— Passage to read —

PET Scans May Change Elderly Cancer Patient Management

Study shows intended management changed in about 37 percent of cases

THURSDAY, March 27 (HealthDay News) -- Physicians have changed their intended management of elderly cancer patients in about 37 percent of cases based on data from positron emission tomography (PET) studies, according to a report published online March 24 in the Journal of Clinical Oncology.

Bruce E. Hillner, M.D., from Virginia Commonwealth University in Richmond, Va., and colleagues analyzed questionnaires from referring physicians on intended management of elderly cancer patients (65 years and older) before and after PET/computed tomography. The data included 22,975 studies from 1,178 centers.

The researchers found that PET changed the management of patients where other imaging would otherwise have been performed to watching in 37.2 percent of cases and treatment in 47.6 percent of cases. PET led to a switch from biopsy to no biopsy in about 70 percent of cases, a change in treatment type in 8.7 percent of cases and a change in goal in 5.6 percent of cases, and a greater likelihood of treatment than non-treatment (28.3 versus 8.2 percent, odds ratio 3.4). Overall, the intended management changed in 36.5 percent of cases after PET.

"This large, prospective, nationally representative registry of elderly cancer patients found that physicians often change their intended management on the basis of PET scan results across the full spectrum of its potential uses," Hillner and colleagues conclude.

The study and editorial authors report financial relationships to the medical and pharmaceutical industry.

— Records provided —

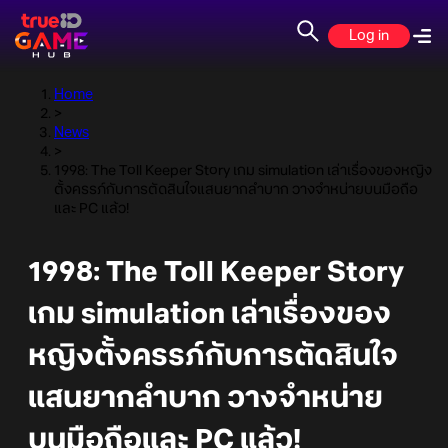
Log in
Home
>
News
>
1998: The Toll Keeper Story เกม simulation เล่าเรื่องของหญิง
ตั้งครรภ์กับการตัดสินใจแสนยากลำบาก วางจำหน่ายบนมือถือ
และ PC แล้ว!
1998: The Toll Keeper Story
เกม simulation เล่าเรื่องของ
หญิงตั้งครรภ์กับการตัดสินใจ
แสนยากลำบาก วางจำหน่าย
บนมือถือและ PC แล้ว!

— Problem —
In the news report on PET scans for elderly cancer patients, how many centers did the analyzed studies come from?

— Solution to this exercise —
1,178 centers